Can you change each "catalogue / barcode" in the listing below to "specimen ID" and return all the lines with nothing else altered?

Saved entries
-- BEGIN --

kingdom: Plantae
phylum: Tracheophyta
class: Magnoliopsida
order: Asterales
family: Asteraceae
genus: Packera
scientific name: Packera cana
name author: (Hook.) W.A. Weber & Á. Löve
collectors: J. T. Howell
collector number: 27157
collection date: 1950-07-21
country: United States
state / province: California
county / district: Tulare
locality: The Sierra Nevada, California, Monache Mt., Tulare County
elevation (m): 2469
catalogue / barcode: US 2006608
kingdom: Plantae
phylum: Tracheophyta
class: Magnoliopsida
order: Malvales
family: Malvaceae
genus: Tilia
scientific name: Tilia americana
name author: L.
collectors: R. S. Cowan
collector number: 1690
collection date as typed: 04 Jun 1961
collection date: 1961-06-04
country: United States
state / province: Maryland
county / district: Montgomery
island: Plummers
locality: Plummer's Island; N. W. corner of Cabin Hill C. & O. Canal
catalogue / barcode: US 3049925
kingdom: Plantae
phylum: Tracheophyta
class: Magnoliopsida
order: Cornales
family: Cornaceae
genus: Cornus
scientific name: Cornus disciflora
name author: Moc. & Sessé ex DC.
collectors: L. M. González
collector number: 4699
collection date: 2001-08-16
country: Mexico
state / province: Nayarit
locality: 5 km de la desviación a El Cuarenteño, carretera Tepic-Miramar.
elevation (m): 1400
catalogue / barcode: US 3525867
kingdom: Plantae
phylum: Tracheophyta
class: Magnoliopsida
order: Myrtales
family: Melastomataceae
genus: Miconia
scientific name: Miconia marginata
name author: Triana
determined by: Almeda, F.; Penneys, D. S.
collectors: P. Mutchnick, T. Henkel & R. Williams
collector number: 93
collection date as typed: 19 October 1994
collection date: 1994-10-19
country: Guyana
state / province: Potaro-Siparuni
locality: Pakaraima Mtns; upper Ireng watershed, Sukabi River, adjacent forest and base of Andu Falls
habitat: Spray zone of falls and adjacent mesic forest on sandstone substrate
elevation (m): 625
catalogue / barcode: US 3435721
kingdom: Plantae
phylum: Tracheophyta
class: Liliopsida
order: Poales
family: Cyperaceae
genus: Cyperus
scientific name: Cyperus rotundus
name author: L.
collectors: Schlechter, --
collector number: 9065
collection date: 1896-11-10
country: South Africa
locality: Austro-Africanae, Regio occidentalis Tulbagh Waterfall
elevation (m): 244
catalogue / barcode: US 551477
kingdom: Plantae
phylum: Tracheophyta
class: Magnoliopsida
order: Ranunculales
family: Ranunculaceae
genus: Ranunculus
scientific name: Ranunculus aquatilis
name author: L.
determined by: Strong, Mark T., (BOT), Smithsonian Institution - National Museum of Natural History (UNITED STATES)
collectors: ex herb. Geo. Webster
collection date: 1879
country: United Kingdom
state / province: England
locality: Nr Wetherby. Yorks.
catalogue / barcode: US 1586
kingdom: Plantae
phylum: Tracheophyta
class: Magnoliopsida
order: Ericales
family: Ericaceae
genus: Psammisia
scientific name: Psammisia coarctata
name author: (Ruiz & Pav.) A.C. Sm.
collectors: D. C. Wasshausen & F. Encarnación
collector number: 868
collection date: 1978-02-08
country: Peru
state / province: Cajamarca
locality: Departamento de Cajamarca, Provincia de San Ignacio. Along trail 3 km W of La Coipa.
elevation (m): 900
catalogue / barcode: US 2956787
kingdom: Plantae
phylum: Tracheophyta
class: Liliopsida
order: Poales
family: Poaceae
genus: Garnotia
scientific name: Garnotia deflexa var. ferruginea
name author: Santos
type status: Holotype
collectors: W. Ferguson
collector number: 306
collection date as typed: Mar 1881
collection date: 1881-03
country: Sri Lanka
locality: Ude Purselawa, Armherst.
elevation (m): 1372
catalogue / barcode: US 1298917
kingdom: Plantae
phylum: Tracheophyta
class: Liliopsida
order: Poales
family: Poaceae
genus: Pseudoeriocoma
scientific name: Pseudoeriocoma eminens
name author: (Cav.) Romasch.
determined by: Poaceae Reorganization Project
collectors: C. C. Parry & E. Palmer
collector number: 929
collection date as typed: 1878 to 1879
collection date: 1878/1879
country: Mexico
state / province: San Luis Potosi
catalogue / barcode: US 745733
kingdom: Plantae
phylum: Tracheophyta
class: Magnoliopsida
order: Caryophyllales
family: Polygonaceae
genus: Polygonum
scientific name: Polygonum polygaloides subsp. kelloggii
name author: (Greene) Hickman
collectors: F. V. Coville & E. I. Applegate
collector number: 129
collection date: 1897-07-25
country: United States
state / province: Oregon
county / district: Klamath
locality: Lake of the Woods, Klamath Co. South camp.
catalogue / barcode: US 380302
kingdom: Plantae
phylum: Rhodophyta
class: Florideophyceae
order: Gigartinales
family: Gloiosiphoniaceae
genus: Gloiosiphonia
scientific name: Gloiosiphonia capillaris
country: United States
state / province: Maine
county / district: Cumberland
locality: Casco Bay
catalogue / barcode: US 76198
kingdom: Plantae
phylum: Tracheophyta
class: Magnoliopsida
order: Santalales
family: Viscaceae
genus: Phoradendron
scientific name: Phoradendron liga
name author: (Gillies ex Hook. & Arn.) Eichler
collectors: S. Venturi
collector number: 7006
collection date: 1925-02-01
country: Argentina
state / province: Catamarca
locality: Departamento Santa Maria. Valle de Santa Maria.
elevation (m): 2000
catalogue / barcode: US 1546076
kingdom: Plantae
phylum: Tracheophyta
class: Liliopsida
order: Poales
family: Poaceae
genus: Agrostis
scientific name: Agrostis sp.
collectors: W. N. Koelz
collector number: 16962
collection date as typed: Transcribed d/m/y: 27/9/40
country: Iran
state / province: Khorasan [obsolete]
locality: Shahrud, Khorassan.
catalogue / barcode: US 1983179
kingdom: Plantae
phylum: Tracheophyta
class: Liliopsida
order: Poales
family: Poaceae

-- END --

■ **Correct answer**
kingdom: Plantae
phylum: Tracheophyta
class: Magnoliopsida
order: Asterales
family: Asteraceae
genus: Packera
scientific name: Packera cana
name author: (Hook.) W.A. Weber & Á. Löve
collectors: J. T. Howell
collector number: 27157
collection date: 1950-07-21
country: United States
state / province: California
county / district: Tulare
locality: The Sierra Nevada, California, Monache Mt., Tulare County
elevation (m): 2469
specimen ID: US 2006608
kingdom: Plantae
phylum: Tracheophyta
class: Magnoliopsida
order: Malvales
family: Malvaceae
genus: Tilia
scientific name: Tilia americana
name author: L.
collectors: R. S. Cowan
collector number: 1690
collection date as typed: 04 Jun 1961
collection date: 1961-06-04
country: United States
state / province: Maryland
county / district: Montgomery
island: Plummers
locality: Plummer's Island; N. W. corner of Cabin Hill C. & O. Canal
specimen ID: US 3049925
kingdom: Plantae
phylum: Tracheophyta
class: Magnoliopsida
order: Cornales
family: Cornaceae
genus: Cornus
scientific name: Cornus disciflora
name author: Moc. & Sessé ex DC.
collectors: L. M. González
collector number: 4699
collection date: 2001-08-16
country: Mexico
state / province: Nayarit
locality: 5 km de la desviación a El Cuarenteño, carretera Tepic-Miramar.
elevation (m): 1400
specimen ID: US 3525867
kingdom: Plantae
phylum: Tracheophyta
class: Magnoliopsida
order: Myrtales
family: Melastomataceae
genus: Miconia
scientific name: Miconia marginata
name author: Triana
determined by: Almeda, F.; Penneys, D. S.
collectors: P. Mutchnick, T. Henkel & R. Williams
collector number: 93
collection date as typed: 19 October 1994
collection date: 1994-10-19
country: Guyana
state / province: Potaro-Siparuni
locality: Pakaraima Mtns; upper Ireng watershed, Sukabi River, adjacent forest and base of Andu Falls
habitat: Spray zone of falls and adjacent mesic forest on sandstone substrate
elevation (m): 625
specimen ID: US 3435721
kingdom: Plantae
phylum: Tracheophyta
class: Liliopsida
order: Poales
family: Cyperaceae
genus: Cyperus
scientific name: Cyperus rotundus
name author: L.
collectors: Schlechter, --
collector number: 9065
collection date: 1896-11-10
country: South Africa
locality: Austro-Africanae, Regio occidentalis Tulbagh Waterfall
elevation (m): 244
specimen ID: US 551477
kingdom: Plantae
phylum: Tracheophyta
class: Magnoliopsida
order: Ranunculales
family: Ranunculaceae
genus: Ranunculus
scientific name: Ranunculus aquatilis
name author: L.
determined by: Strong, Mark T., (BOT), Smithsonian Institution - National Museum of Natural History (UNITED STATES)
collectors: ex herb. Geo. Webster
collection date: 1879
country: United Kingdom
state / province: England
locality: Nr Wetherby. Yorks.
specimen ID: US 1586
kingdom: Plantae
phylum: Tracheophyta
class: Magnoliopsida
order: Ericales
family: Ericaceae
genus: Psammisia
scientific name: Psammisia coarctata
name author: (Ruiz & Pav.) A.C. Sm.
collectors: D. C. Wasshausen & F. Encarnación
collector number: 868
collection date: 1978-02-08
country: Peru
state / province: Cajamarca
locality: Departamento de Cajamarca, Provincia de San Ignacio. Along trail 3 km W of La Coipa.
elevation (m): 900
specimen ID: US 2956787
kingdom: Plantae
phylum: Tracheophyta
class: Liliopsida
order: Poales
family: Poaceae
genus: Garnotia
scientific name: Garnotia deflexa var. ferruginea
name author: Santos
type status: Holotype
collectors: W. Ferguson
collector number: 306
collection date as typed: Mar 1881
collection date: 1881-03
country: Sri Lanka
locality: Ude Purselawa, Armherst.
elevation (m): 1372
specimen ID: US 1298917
kingdom: Plantae
phylum: Tracheophyta
class: Liliopsida
order: Poales
family: Poaceae
genus: Pseudoeriocoma
scientific name: Pseudoeriocoma eminens
name author: (Cav.) Romasch.
determined by: Poaceae Reorganization Project
collectors: C. C. Parry & E. Palmer
collector number: 929
collection date as typed: 1878 to 1879
collection date: 1878/1879
country: Mexico
state / province: San Luis Potosi
specimen ID: US 745733
kingdom: Plantae
phylum: Tracheophyta
class: Magnoliopsida
order: Caryophyllales
family: Polygonaceae
genus: Polygonum
scientific name: Polygonum polygaloides subsp. kelloggii
name author: (Greene) Hickman
collectors: F. V. Coville & E. I. Applegate
collector number: 129
collection date: 1897-07-25
country: United States
state / province: Oregon
county / district: Klamath
locality: Lake of the Woods, Klamath Co. South camp.
specimen ID: US 380302
kingdom: Plantae
phylum: Rhodophyta
class: Florideophyceae
order: Gigartinales
family: Gloiosiphoniaceae
genus: Gloiosiphonia
scientific name: Gloiosiphonia capillaris
country: United States
state / province: Maine
county / district: Cumberland
locality: Casco Bay
specimen ID: US 76198
kingdom: Plantae
phylum: Tracheophyta
class: Magnoliopsida
order: Santalales
family: Viscaceae
genus: Phoradendron
scientific name: Phoradendron liga
name author: (Gillies ex Hook. & Arn.) Eichler
collectors: S. Venturi
collector number: 7006
collection date: 1925-02-01
country: Argentina
state / province: Catamarca
locality: Departamento Santa Maria. Valle de Santa Maria.
elevation (m): 2000
specimen ID: US 1546076
kingdom: Plantae
phylum: Tracheophyta
class: Liliopsida
order: Poales
family: Poaceae
genus: Agrostis
scientific name: Agrostis sp.
collectors: W. N. Koelz
collector number: 16962
collection date as typed: Transcribed d/m/y: 27/9/40
country: Iran
state / province: Khorasan [obsolete]
locality: Shahrud, Khorassan.
specimen ID: US 1983179
kingdom: Plantae
phylum: Tracheophyta
class: Liliopsida
order: Poales
family: Poaceae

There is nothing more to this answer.